Given problem: Copy the lines below verbatim, leaving out the pictures.

Collected data entries:
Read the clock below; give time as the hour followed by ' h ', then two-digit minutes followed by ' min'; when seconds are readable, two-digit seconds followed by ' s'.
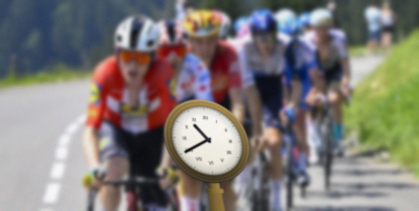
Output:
10 h 40 min
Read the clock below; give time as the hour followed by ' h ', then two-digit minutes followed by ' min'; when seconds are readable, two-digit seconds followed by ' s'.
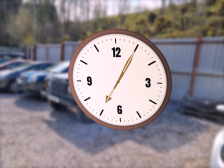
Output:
7 h 05 min
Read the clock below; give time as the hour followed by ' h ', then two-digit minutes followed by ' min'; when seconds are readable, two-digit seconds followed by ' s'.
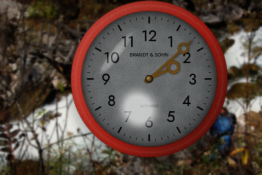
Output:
2 h 08 min
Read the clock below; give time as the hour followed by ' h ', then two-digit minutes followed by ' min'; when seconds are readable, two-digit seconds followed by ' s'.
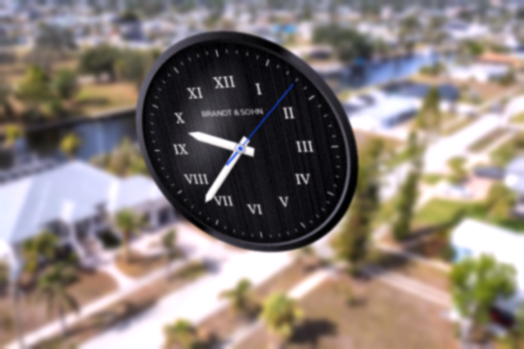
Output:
9 h 37 min 08 s
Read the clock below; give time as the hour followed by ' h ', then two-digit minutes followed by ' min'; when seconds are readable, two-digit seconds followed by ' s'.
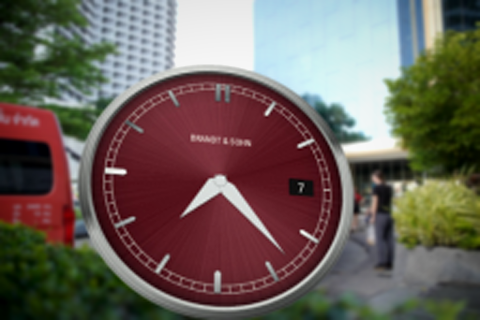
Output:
7 h 23 min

Written response:
Read the clock below; give time as the hour followed by ' h ', then two-digit minutes followed by ' min'; when seconds are readable, two-digit seconds followed by ' s'.
Output:
10 h 40 min
Read the clock below; give time as the hour followed by ' h ', then two-digit minutes followed by ' min'; when seconds are readable, two-digit seconds followed by ' s'.
Output:
7 h 05 min
Read the clock below; give time as the hour followed by ' h ', then two-digit minutes followed by ' min'; when seconds are readable, two-digit seconds followed by ' s'.
Output:
2 h 08 min
Read the clock below; give time as the hour followed by ' h ', then two-digit minutes followed by ' min'; when seconds are readable, two-digit seconds followed by ' s'.
Output:
9 h 37 min 08 s
Read the clock below; give time as the hour followed by ' h ', then two-digit minutes followed by ' min'; when seconds are readable, two-digit seconds followed by ' s'.
Output:
7 h 23 min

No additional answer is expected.